Data for this exercise:
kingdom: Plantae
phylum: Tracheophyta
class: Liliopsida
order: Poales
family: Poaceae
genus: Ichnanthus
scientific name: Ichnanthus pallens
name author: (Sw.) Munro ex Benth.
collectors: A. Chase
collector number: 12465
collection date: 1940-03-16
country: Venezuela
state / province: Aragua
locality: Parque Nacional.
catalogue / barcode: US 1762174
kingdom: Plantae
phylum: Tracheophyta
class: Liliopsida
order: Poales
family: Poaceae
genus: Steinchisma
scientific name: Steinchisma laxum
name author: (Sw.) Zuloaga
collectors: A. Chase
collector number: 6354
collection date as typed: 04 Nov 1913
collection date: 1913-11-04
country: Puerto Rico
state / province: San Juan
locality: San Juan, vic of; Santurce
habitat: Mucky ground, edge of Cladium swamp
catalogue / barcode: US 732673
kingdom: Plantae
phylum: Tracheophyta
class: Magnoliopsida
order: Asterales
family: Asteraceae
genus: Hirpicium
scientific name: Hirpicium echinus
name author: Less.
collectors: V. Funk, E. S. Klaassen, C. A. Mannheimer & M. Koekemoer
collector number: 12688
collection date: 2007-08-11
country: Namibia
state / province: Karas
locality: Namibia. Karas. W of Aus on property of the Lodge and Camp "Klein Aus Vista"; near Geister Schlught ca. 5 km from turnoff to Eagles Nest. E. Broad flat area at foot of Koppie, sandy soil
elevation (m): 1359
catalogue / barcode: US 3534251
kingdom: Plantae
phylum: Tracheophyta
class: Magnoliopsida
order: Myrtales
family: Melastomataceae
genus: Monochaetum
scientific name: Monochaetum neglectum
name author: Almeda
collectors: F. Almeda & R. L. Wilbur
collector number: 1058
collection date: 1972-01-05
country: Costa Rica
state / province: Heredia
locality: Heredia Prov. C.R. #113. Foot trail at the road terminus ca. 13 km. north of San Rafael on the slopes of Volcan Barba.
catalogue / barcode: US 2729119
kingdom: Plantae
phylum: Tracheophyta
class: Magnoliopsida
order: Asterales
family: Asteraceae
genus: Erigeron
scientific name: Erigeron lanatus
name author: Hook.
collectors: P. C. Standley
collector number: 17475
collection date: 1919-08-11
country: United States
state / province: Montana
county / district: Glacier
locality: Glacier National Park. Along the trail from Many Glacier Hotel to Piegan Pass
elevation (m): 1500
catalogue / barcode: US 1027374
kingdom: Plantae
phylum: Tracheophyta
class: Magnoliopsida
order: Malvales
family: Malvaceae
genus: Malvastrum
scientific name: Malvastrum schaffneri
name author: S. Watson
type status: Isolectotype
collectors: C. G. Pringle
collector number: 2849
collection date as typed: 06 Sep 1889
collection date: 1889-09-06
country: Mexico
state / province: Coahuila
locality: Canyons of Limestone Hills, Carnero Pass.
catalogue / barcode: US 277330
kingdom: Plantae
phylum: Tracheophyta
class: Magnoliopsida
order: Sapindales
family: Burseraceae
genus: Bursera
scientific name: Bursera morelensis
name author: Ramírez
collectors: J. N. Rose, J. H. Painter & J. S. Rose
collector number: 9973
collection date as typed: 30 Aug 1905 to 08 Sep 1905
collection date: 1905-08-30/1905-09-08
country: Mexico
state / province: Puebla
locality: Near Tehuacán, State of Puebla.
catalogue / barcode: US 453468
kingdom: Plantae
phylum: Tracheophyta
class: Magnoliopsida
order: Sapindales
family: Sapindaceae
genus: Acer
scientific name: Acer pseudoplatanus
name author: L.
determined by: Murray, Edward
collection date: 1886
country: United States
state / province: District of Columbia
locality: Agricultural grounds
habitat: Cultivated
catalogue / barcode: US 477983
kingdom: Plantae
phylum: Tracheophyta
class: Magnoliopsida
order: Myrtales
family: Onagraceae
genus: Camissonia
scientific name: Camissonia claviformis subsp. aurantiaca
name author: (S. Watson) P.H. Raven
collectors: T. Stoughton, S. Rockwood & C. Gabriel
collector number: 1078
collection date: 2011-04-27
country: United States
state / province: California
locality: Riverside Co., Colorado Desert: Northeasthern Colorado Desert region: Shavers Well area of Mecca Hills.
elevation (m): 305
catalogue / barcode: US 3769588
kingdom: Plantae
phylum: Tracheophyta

Requirement: Copy all of the entries above word for word, keeping every line and character unchanged.

Finished exercise:
kingdom: Plantae
phylum: Tracheophyta
class: Liliopsida
order: Poales
family: Poaceae
genus: Ichnanthus
scientific name: Ichnanthus pallens
name author: (Sw.) Munro ex Benth.
collectors: A. Chase
collector number: 12465
collection date: 1940-03-16
country: Venezuela
state / province: Aragua
locality: Parque Nacional.
catalogue / barcode: US 1762174
kingdom: Plantae
phylum: Tracheophyta
class: Liliopsida
order: Poales
family: Poaceae
genus: Steinchisma
scientific name: Steinchisma laxum
name author: (Sw.) Zuloaga
collectors: A. Chase
collector number: 6354
collection date as typed: 04 Nov 1913
collection date: 1913-11-04
country: Puerto Rico
state / province: San Juan
locality: San Juan, vic of; Santurce
habitat: Mucky ground, edge of Cladium swamp
catalogue / barcode: US 732673
kingdom: Plantae
phylum: Tracheophyta
class: Magnoliopsida
order: Asterales
family: Asteraceae
genus: Hirpicium
scientific name: Hirpicium echinus
name author: Less.
collectors: V. Funk, E. S. Klaassen, C. A. Mannheimer & M. Koekemoer
collector number: 12688
collection date: 2007-08-11
country: Namibia
state / province: Karas
locality: Namibia. Karas. W of Aus on property of the Lodge and Camp "Klein Aus Vista"; near Geister Schlught ca. 5 km from turnoff to Eagles Nest. E. Broad flat area at foot of Koppie, sandy soil
elevation (m): 1359
catalogue / barcode: US 3534251
kingdom: Plantae
phylum: Tracheophyta
class: Magnoliopsida
order: Myrtales
family: Melastomataceae
genus: Monochaetum
scientific name: Monochaetum neglectum
name author: Almeda
collectors: F. Almeda & R. L. Wilbur
collector number: 1058
collection date: 1972-01-05
country: Costa Rica
state / province: Heredia
locality: Heredia Prov. C.R. #113. Foot trail at the road terminus ca. 13 km. north of San Rafael on the slopes of Volcan Barba.
catalogue / barcode: US 2729119
kingdom: Plantae
phylum: Tracheophyta
class: Magnoliopsida
order: Asterales
family: Asteraceae
genus: Erigeron
scientific name: Erigeron lanatus
name author: Hook.
collectors: P. C. Standley
collector number: 17475
collection date: 1919-08-11
country: United States
state / province: Montana
county / district: Glacier
locality: Glacier National Park. Along the trail from Many Glacier Hotel to Piegan Pass
elevation (m): 1500
catalogue / barcode: US 1027374
kingdom: Plantae
phylum: Tracheophyta
class: Magnoliopsida
order: Malvales
family: Malvaceae
genus: Malvastrum
scientific name: Malvastrum schaffneri
name author: S. Watson
type status: Isolectotype
collectors: C. G. Pringle
collector number: 2849
collection date as typed: 06 Sep 1889
collection date: 1889-09-06
country: Mexico
state / province: Coahuila
locality: Canyons of Limestone Hills, Carnero Pass.
catalogue / barcode: US 277330
kingdom: Plantae
phylum: Tracheophyta
class: Magnoliopsida
order: Sapindales
family: Burseraceae
genus: Bursera
scientific name: Bursera morelensis
name author: Ramírez
collectors: J. N. Rose, J. H. Painter & J. S. Rose
collector number: 9973
collection date as typed: 30 Aug 1905 to 08 Sep 1905
collection date: 1905-08-30/1905-09-08
country: Mexico
state / province: Puebla
locality: Near Tehuacán, State of Puebla.
catalogue / barcode: US 453468
kingdom: Plantae
phylum: Tracheophyta
class: Magnoliopsida
order: Sapindales
family: Sapindaceae
genus: Acer
scientific name: Acer pseudoplatanus
name author: L.
determined by: Murray, Edward
collection date: 1886
country: United States
state / province: District of Columbia
locality: Agricultural grounds
habitat: Cultivated
catalogue / barcode: US 477983
kingdom: Plantae
phylum: Tracheophyta
class: Magnoliopsida
order: Myrtales
family: Onagraceae
genus: Camissonia
scientific name: Camissonia claviformis subsp. aurantiaca
name author: (S. Watson) P.H. Raven
collectors: T. Stoughton, S. Rockwood & C. Gabriel
collector number: 1078
collection date: 2011-04-27
country: United States
state / province: California
locality: Riverside Co., Colorado Desert: Northeasthern Colorado Desert region: Shavers Well area of Mecca Hills.
elevation (m): 305
catalogue / barcode: US 3769588
kingdom: Plantae
phylum: Tracheophyta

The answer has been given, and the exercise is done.